#### [抜粋文]
##########
KIB: kurogane in black

Yahoo!ブログ閉鎖に伴い移動しました。

王政復古の恐怖 (元記事の投稿日:2005年7月18日)

楽天ブログが閉鎖されてしまいました。削除されてもバックアップはとってるので、復元はできます。

以下、元記事は楽天ブログに2005年7月18日に公開したものをそのまま復元した文章です。
参考:元URL(現在は表示されません。)
http://plaza.rakuten.co.jp/kuroganeyashiki/diary/200507180001/

<以下、元記事の復元内容です。>

*********************************************

昔々、ヨーロッパはフランスに「朕は国家なり」とのたまった太陽王ルイ14世がおります。

マリー・アントワネットすら足下にも及ばないほどの浪費って、一体どれくらいだったのでしょうか?

マリー・アントワネットの浪費と言えば、東洋にも同じような浪費で国を傾かせた傾城の皇后もいますが、この皇后の場合、

金剛山に国庫の6倍にものぼる寄進を実施。国家財政が破綻状態に陥る

●自身の誕生日を祝う式典を実施。軍近代化のための資金を流用させる。

(王宮守護の近衛兵(5772人)に対してさえ、13ヶ月分の給与未払が発生)



と数字が出ています。

果たして、太陽王ルイ14世はどれほどのお金を私的に流用したのでしょう?

このルイ14世のこの混乱の後、フランスはその帳尻を合わせることができずに、マリー・アントワネットの時にフランス革命が起き(1789年)、人権宣言が出されることになります。



<人権宣言とはなにか?>

いきなり堅いテーマを持ち出しましたが、できるだけ簡単に行きたいと思います。

このページに

「フランス人権宣言とは1789年8月の憲法制定会議において採択された「人及び市民の権利宣言」のことであり、

「人権の無知、忘却(無視)あるいは軽視が、公衆の不幸及び政府の堕落の唯一の原因であると考え、厳粛な宣言の中で、人の不可譲かつ神聖不可侵の、自然権を、断固として述べた」


と書かれています。


つまり「朕は国家也」のルイ14世のように、勘違いした国王が権力を濫用すると国民が苦しむことを歴史的に経験してきたフランス国民が、人と市民の権利を保障する政治体制が必要であると、公式に宣言したということですね。


これは憲法学上、重要な意味を持つとされていますが、一方でこのフランス革命に遡ること100年、1689年にはドーバー海峡を隔てたイギリスで、権利の章典が制定されています。
##########
#### [保存された行]
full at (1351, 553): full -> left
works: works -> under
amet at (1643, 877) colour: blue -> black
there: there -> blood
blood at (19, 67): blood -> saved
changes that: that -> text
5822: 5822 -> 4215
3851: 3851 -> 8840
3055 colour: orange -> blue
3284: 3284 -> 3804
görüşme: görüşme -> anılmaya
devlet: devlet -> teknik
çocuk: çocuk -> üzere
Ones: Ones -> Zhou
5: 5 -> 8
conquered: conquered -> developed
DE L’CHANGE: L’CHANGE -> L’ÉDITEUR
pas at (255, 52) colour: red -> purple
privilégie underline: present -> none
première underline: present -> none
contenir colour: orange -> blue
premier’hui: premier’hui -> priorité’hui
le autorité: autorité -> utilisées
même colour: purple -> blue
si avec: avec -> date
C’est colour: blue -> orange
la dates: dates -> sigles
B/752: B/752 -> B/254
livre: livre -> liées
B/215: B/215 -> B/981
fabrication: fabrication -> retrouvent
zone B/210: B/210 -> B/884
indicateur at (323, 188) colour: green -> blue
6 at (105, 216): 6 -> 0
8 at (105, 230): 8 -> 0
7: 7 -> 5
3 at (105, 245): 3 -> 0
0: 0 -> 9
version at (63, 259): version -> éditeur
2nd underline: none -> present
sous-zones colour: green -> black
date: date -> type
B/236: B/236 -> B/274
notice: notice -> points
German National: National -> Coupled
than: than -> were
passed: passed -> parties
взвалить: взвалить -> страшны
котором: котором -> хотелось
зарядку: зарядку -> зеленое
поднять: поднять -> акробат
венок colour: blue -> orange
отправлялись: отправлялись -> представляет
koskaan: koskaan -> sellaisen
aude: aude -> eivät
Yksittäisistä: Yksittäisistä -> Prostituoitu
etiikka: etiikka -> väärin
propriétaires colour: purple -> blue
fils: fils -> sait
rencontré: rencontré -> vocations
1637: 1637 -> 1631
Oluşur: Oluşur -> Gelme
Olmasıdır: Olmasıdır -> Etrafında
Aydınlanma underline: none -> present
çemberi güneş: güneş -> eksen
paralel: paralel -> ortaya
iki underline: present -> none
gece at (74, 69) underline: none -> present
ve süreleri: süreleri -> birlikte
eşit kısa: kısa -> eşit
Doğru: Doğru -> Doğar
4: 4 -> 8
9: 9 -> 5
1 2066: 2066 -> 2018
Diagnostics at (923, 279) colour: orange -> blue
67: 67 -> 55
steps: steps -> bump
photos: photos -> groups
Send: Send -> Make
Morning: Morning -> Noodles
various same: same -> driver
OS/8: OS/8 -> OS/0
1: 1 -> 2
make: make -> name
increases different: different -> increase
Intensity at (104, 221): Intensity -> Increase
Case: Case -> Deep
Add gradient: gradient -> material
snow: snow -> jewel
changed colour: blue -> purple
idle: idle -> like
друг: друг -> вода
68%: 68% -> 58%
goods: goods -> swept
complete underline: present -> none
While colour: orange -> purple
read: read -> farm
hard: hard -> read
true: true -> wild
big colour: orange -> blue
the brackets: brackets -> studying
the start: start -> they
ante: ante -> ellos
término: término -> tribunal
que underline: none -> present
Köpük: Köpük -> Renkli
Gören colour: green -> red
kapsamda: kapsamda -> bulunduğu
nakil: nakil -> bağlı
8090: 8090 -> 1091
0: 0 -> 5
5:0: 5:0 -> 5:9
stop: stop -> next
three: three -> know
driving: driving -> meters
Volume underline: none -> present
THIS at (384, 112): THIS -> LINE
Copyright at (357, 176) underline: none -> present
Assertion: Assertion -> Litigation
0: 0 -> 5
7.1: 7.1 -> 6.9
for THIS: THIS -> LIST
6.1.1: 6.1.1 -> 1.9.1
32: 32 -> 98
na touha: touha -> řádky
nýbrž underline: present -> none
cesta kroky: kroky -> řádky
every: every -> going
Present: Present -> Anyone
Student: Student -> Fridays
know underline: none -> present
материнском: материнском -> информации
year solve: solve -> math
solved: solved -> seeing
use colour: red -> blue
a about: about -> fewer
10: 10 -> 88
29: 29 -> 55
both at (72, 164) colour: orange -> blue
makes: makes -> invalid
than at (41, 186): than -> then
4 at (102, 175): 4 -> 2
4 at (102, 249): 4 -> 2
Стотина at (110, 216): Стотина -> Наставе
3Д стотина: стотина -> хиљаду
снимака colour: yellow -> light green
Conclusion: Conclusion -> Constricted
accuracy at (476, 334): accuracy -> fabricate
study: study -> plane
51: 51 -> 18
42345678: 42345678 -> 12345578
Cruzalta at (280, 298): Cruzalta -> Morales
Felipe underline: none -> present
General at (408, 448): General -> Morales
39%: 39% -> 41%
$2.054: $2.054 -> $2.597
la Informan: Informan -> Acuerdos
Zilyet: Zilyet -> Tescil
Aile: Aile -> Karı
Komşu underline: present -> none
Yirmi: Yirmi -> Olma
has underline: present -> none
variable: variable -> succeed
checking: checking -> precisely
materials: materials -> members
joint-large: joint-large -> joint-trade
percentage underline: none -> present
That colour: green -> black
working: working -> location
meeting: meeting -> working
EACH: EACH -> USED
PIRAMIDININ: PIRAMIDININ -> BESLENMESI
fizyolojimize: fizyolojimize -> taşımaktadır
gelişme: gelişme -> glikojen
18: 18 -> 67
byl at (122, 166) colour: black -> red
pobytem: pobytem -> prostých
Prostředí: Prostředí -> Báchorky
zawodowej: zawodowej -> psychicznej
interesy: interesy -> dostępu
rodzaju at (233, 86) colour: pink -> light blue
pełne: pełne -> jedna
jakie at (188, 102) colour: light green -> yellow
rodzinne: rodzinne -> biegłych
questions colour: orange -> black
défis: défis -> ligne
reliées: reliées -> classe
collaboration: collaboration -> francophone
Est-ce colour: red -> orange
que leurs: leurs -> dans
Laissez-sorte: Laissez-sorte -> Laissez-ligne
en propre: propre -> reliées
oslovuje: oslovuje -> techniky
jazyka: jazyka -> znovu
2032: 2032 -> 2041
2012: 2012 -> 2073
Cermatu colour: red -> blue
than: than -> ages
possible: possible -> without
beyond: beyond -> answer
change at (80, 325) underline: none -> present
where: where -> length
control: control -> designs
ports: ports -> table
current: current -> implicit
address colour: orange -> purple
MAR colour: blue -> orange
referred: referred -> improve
##########
#### [演習課題]
1: 人権宣言をめぐる抜粋文によると、フランス人権宣言はいつ、どの会議で採択されたか。
2: 次の(a)〜(c)が人権宣言をめぐる抜粋文の内容と合うかどうかを判定し、それぞれ根拠となる本文の語句をそのまま引用せよ。
(a) 元記事は2005年7月18日に楽天ブログで公開された。
(b) 王宮守護の近衛兵に対する給与未払は6ヶ月分だった。
(c) イギリスで権利の章典が制定されたのは1789年である。
3: 人権宣言をめぐる抜粋文を、最後の文の後から書き継げ。

#### [課題の解答]
1: 1789年8月の憲法制定会議で採択された。

2:
(a) 合う。「以下、元記事は楽天ブログに2005年7月18日に公開したものをそのまま復元した文章です。」
(b) 合わない。「13ヶ月分の給与未払が発生」
(c) 合わない。「1689年にはドーバー海峡を隔てたイギリスで、権利の章典が制定されています」

3:
このページに書いてあるように、権利の章典とは、

「議会の同意なく、王の権限によって法律を施行したり
 あるいは停止したりすることは許されない。」

ということをうたっています。そして、この権利の章典成文憲法を持たないイギリスにあって、マグナ・カルタとあわせて重要な根本法となっているそうです。

ちなみに、フランス人権宣言から100年前がイギリスの権利の章典の制定ですが、逆にそれから100年下った1889年に、大日本帝国憲法が制定されています。

ちょうど100年単位で、イギリス、フランス、日本の憲法がそれぞれ制定されているというのは面白いですね。



憲法はなぜできた>

ちょっと堅い話題が続きましたが、そもそも憲法とは何だったのでしょうか?

既に見てきたように、要するに「国家権力は勝手にふるってはならない」とうたっているのが憲法なのだ、ということができます。

このイギリスの権利の章典や、フランス人権宣言などが制定される前には、絶対王政時代であり、国王はいかなる権力を振るうこともできました。



国王にあらずとも、領主などには初夜権があったとも言われていますわね。酷い時代もあったものです。



ちょっと話がずれましたが、国家権力をもって国民の権利を侵害するようなことがあってはならないということを、名誉革命フランス革命を通じて、公式的に宣言しながら、近代社会というものが形作られて行くわけです。



<国家権力とは・・・>

では、国家権力とは何か?通常は三権と言われており、立法、行政、司法がそれにあたります。

つまりこの権力を勝手に振るってはいけませんよ、ということが憲法に書いてあり、さらに三権分立とは、この三権がそれぞれ牽制(チェック&バランス)することで、権力の濫用が行われないようにしようということを意味しています。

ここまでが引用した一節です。